• _THE REQUEST_
Turn everything from the start of the listing down through the line containing "Dot at: (297, 203)" into a numbered list, leaving out any blank lines.

**********

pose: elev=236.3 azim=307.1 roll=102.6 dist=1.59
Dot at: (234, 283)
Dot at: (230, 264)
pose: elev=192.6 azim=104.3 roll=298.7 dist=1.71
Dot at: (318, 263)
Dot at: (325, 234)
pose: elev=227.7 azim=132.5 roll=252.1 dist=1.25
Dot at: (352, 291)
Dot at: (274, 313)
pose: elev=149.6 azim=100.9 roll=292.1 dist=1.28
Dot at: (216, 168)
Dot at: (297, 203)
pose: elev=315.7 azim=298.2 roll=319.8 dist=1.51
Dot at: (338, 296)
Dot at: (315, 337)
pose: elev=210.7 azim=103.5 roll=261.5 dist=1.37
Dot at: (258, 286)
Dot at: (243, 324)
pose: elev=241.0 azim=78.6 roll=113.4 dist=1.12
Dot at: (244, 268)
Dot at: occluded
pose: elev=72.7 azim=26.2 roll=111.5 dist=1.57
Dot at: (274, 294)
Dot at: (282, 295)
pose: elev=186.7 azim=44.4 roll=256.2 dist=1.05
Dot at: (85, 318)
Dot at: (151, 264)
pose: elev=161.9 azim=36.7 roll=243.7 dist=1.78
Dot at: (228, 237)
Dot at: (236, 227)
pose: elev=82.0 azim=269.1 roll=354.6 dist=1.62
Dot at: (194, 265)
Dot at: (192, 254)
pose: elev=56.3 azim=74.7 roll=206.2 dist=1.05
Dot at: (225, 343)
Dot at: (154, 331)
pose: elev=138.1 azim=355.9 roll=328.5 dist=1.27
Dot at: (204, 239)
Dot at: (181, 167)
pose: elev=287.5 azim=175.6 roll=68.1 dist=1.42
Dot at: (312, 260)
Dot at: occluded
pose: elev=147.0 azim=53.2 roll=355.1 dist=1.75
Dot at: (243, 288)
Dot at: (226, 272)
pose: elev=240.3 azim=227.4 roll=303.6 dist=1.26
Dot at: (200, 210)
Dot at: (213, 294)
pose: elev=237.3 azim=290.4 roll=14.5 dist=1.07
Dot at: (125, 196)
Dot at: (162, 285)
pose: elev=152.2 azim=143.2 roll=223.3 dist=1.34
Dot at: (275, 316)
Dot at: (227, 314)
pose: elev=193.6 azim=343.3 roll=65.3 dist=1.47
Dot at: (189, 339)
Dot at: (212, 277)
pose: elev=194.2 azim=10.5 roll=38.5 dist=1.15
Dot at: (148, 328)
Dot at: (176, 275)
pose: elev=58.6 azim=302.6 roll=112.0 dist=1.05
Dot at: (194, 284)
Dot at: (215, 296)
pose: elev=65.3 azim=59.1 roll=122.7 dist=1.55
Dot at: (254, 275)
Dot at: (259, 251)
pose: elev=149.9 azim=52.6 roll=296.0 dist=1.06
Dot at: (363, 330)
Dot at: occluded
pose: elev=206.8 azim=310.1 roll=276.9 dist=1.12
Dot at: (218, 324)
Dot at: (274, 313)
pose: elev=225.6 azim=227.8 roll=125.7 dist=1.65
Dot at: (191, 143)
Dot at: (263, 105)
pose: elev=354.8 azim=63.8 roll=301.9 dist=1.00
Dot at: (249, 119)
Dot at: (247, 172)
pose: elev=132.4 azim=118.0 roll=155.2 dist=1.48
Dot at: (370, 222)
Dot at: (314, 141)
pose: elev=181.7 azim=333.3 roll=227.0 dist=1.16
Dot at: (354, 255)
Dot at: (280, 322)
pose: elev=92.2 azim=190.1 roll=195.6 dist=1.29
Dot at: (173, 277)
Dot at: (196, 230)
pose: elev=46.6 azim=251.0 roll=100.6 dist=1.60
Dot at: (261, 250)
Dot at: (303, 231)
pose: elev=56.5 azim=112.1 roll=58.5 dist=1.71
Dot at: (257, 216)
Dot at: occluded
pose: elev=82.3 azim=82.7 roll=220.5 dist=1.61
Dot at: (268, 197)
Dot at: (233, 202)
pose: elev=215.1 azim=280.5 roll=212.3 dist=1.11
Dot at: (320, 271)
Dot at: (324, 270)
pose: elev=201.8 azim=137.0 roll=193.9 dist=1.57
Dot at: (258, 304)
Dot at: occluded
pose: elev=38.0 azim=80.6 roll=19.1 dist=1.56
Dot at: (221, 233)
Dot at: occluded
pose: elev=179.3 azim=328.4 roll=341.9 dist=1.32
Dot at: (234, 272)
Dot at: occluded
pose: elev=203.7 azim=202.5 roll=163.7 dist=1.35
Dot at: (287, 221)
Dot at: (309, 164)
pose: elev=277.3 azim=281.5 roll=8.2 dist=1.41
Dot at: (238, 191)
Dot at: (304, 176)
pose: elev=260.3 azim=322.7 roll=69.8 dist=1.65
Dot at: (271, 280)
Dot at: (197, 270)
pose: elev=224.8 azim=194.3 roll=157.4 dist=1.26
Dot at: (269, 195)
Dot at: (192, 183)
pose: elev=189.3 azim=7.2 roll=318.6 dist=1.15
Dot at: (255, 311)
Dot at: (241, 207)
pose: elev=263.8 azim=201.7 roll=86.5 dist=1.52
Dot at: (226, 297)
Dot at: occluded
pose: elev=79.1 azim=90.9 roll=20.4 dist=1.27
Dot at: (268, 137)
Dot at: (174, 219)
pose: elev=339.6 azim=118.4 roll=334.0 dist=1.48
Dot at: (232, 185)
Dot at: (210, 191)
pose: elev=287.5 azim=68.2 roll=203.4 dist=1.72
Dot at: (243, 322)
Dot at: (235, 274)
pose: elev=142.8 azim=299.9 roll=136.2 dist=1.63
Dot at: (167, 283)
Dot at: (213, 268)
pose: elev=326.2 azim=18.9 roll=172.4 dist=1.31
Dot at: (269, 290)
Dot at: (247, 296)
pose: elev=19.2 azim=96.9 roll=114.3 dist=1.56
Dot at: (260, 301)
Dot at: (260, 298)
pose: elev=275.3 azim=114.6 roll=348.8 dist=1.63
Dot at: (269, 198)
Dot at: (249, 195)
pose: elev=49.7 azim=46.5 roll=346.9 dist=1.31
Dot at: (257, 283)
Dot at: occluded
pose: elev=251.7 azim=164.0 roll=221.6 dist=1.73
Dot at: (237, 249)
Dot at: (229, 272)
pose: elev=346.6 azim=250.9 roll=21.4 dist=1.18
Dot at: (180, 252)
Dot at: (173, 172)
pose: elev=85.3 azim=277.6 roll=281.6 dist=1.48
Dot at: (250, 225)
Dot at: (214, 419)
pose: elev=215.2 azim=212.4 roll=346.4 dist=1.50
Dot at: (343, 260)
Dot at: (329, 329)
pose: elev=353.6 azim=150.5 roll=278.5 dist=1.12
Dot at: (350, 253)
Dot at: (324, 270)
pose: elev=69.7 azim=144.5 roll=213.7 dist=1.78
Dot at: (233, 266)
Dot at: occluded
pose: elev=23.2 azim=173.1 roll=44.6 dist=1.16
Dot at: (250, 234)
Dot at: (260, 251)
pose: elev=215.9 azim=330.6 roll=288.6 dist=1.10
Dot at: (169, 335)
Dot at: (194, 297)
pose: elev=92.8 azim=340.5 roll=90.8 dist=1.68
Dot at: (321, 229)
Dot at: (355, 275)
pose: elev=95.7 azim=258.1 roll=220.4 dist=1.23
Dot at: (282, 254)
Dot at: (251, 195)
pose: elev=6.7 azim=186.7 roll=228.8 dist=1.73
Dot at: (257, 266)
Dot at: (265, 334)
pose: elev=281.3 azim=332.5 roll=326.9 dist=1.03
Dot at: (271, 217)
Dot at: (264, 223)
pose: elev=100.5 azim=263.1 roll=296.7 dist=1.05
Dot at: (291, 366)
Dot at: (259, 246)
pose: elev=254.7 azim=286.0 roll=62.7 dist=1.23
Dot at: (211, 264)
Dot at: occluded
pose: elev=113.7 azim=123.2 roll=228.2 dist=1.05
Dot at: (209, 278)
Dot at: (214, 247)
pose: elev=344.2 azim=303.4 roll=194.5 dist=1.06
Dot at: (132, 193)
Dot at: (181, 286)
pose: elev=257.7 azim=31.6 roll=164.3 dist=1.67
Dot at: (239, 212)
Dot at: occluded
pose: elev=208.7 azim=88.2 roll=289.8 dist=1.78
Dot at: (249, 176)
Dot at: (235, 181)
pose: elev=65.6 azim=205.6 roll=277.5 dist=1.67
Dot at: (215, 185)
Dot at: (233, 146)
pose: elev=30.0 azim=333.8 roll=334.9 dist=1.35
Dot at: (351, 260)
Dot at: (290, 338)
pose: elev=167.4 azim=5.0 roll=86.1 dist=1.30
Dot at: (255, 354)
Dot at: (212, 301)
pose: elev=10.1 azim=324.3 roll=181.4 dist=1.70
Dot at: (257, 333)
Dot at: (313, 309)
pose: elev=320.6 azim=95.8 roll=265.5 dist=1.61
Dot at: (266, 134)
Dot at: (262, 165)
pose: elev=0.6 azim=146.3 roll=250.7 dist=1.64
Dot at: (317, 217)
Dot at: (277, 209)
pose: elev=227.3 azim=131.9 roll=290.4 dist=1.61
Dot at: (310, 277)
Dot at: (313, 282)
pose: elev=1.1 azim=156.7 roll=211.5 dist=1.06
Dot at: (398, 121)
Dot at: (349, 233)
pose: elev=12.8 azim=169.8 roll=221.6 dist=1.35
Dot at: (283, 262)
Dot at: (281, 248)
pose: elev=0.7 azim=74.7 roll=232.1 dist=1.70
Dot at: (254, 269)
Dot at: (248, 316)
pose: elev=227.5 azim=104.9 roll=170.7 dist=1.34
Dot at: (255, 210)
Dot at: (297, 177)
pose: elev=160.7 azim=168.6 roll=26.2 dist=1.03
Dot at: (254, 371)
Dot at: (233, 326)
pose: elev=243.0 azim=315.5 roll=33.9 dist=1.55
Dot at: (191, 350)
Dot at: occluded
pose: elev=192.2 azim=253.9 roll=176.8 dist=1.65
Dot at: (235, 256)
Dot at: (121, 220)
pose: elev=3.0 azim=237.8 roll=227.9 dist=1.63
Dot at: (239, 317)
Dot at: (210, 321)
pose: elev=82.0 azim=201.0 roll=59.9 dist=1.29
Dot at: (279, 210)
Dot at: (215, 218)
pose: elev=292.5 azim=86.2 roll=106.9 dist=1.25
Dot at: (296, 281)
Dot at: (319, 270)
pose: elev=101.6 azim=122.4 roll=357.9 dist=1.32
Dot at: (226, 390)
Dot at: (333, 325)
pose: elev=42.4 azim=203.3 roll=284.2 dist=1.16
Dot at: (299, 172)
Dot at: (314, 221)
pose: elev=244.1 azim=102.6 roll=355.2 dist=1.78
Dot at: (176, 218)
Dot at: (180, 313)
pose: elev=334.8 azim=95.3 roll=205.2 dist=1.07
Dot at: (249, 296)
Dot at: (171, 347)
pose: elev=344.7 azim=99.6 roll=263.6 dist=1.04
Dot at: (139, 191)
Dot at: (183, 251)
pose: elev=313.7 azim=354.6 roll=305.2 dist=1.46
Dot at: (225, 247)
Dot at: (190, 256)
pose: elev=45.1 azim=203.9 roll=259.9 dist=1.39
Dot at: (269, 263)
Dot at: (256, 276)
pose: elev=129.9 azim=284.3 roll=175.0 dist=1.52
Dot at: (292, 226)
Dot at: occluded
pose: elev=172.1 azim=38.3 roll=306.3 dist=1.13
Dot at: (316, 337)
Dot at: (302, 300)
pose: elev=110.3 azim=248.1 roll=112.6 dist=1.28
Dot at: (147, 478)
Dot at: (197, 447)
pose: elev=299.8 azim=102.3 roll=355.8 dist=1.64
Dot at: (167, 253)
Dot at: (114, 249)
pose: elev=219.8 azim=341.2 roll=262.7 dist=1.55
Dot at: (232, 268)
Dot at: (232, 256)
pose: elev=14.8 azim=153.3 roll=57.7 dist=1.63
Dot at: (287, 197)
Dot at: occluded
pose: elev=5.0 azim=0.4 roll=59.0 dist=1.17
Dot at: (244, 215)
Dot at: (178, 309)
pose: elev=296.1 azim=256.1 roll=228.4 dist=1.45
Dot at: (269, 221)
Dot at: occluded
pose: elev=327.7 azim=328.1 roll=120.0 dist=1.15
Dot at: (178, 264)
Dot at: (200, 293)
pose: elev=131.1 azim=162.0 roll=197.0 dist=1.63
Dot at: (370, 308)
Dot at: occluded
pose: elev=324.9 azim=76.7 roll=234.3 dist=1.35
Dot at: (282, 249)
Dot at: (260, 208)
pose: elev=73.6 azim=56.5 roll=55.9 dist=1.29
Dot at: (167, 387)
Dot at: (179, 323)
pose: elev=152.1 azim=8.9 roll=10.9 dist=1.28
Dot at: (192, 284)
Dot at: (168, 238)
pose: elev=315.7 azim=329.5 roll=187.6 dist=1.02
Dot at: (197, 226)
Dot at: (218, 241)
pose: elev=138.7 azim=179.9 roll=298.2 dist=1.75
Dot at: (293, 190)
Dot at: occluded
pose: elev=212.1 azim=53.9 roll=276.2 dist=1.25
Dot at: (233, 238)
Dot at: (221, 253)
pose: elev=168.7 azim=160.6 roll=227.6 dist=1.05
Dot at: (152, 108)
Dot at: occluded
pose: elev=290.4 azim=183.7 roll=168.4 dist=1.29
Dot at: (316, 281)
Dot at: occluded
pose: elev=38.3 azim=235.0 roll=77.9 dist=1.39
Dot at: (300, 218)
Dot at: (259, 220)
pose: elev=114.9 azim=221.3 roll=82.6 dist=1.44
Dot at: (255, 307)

**********

• _RESULT OF THE EXERCISE_
1. pose: elev=236.3 azim=307.1 roll=102.6 dist=1.59
2. Dot at: (234, 283)
3. Dot at: (230, 264)
4. pose: elev=192.6 azim=104.3 roll=298.7 dist=1.71
5. Dot at: (318, 263)
6. Dot at: (325, 234)
7. pose: elev=227.7 azim=132.5 roll=252.1 dist=1.25
8. Dot at: (352, 291)
9. Dot at: (274, 313)
10. pose: elev=149.6 azim=100.9 roll=292.1 dist=1.28
11. Dot at: (216, 168)
12. Dot at: (297, 203)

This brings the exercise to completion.